**All data collection procedures were approved by the Institutional Review Board (IRB) of New York University Abu Dhabi. All participants provided informed consent.**
The dataset was collected by conducting online lectures (30–90 minutes in duration) on Artificial Intelligence and Mathematics via Zoom in in-the-wild settings.
Total Clips: 8,472 (10-second duration each)
Training Set: 4,978 clips
Test Set: 3,494 clips
Note: The splits are participant-independent. No participant appears in both the training and test sets.
Each clip includes synchronized multimodal information, allowing participants to train unimodal models using only student behavior, or multimodal models leveraging instructor and lecture signals.
video_cascade: A composite spatial layout providing classroom context at 1280 × 1280 resolution (with letterbox padding).

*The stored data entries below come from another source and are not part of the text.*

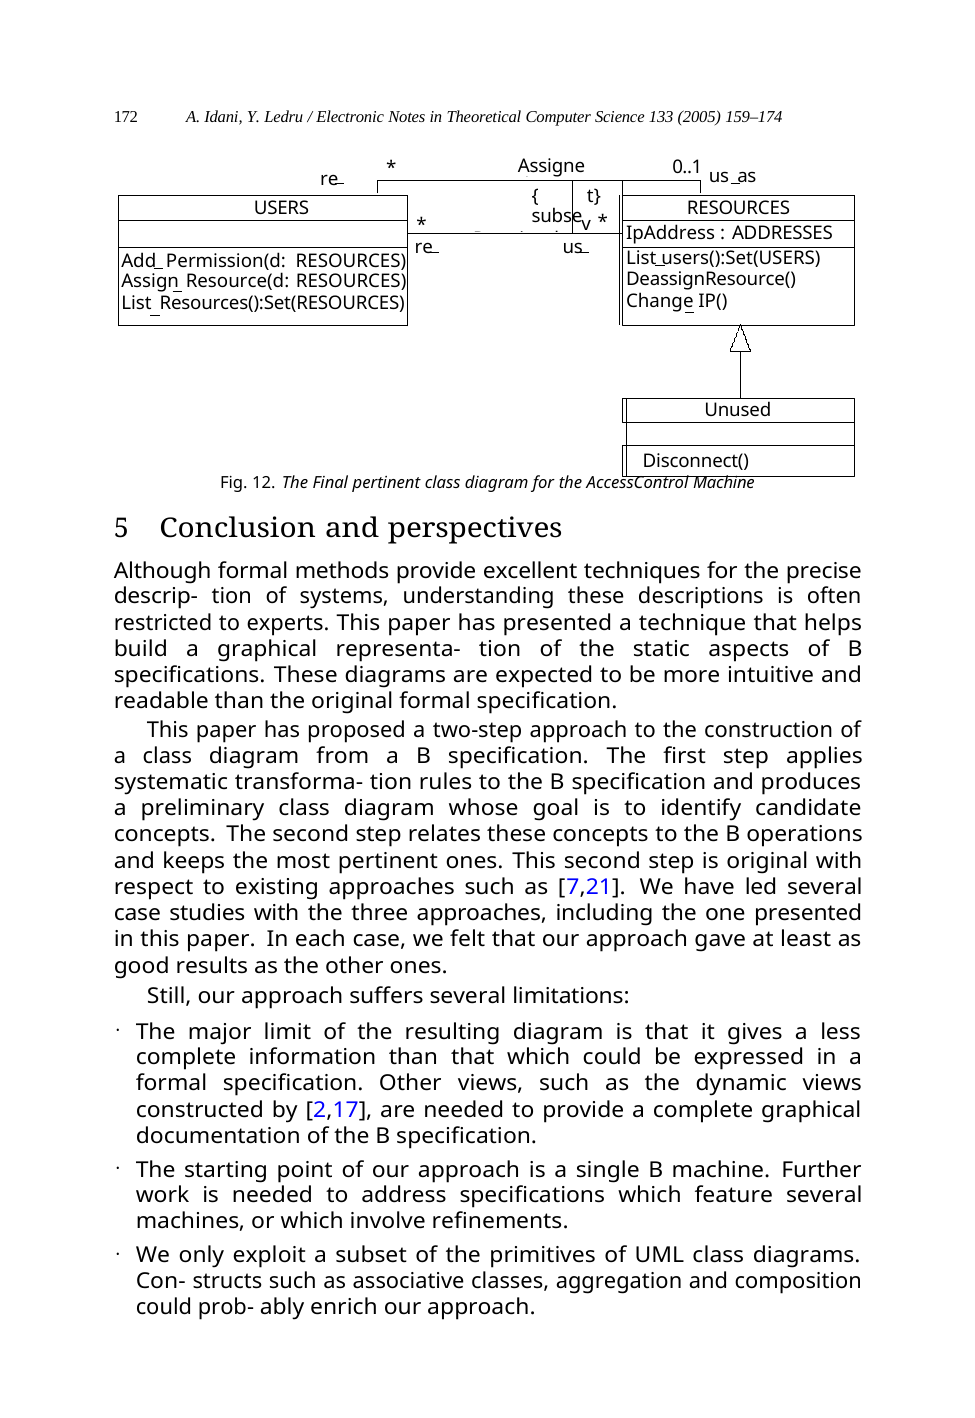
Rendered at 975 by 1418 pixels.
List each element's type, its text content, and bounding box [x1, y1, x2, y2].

text Still, our approach suffers several limitations: [147, 979, 873, 1009]
text This paper has proposed a two-step approach to the construction of a class diagram from a B specification. The first step applies systematic transforma- tion rules to the B specification and produces a preliminary class diagram whose goal is to identify candidate concepts. The second step relates these concepts to the B operations and keeps the most pertinent ones. This second step is original with respect to existing approaches such as [7,21]. We have led several case studies with the three approaches, including the one presented in this paper. In each case, we felt that our approach gave at least as good results as the other ones. [113, 717, 863, 979]
text Fig. 12. The Final pertinent class diagram for the AccessControl Machine [105, 471, 869, 494]
list We only exploit a subset of the primitives of UML class diagrams. Con- structs such as associative classes, aggregation and composition could prob- ably enrich our approach. [115, 1242, 862, 1321]
list The major limit of the resulting diagram is that it gives a less complete information than that which could be expressed in a formal specification. Other views, such as the dynamic views constructed by [2,17], are needed to provide a complete graphical documentation of the B specification. [115, 1018, 862, 1149]
list The starting point of our approach is a single B machine. Further work is needed to address specifications which feature several machines, or which involve refinements. [115, 1156, 862, 1235]
text Although formal methods provide excellent techniques for the precise descrip- tion of systems, understanding these descriptions is often restricted to experts. This paper has presented a technique that helps build a graphical representa- tion of the static aspects of B specifications. These diagrams are expected to be more intuitive and readable than the original formal specification. [113, 558, 862, 715]
text us as [102, 163, 756, 188]
subtitle Conclusion and perspectives [113, 508, 873, 545]
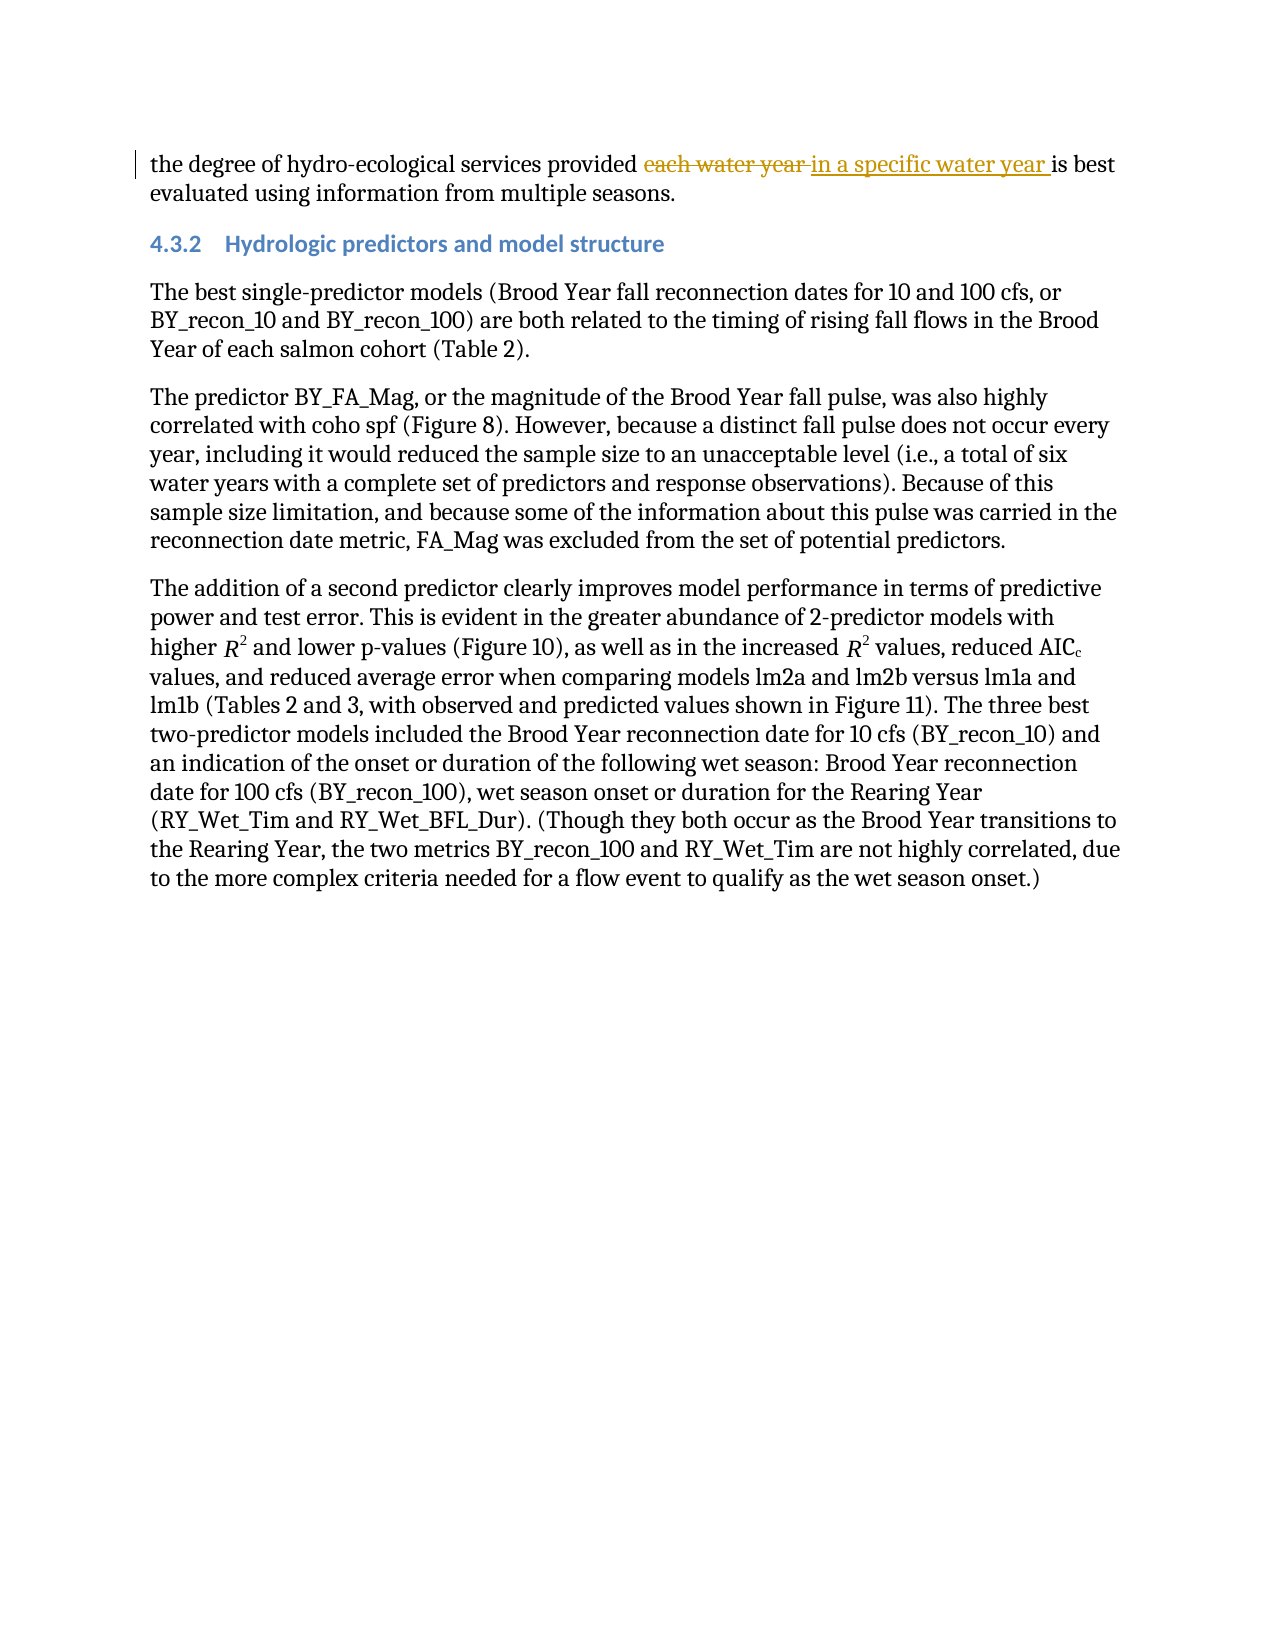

It includes:
Student video stream
Instructor video stream
Screen-shared lecture content stream
Synchronized audio stream
student_only: The isolated webcam feed of the student, resized to 224 × 224 resolution using letterbox padding.
Personality Metadata: Trait metadata for both the student and the instructor (provided for the training set only).
Each 10-second clip is rated by 10 independent crowd-sourced annotators using a 5-point Likert scale (1 = very low engagement, 5 = very high engagement). Annotators rated multiple dimensions (Confused, Bored, Engaged, Focused, Interested), but Engaged is used as the ground-truth target variable for this challenge.
Regression Ground-Truth: The continuous engagement score is computed as the mean of the 10 annotator ratings.
Classification Ground-Truth: Binary labels are obtained by thresholding the continuous engagement score.
Quality Control: Only clips with weighted pairwise agreement > 0.6 (moderate-to-substantial inter-annotator agreement) are retained in the released dataset.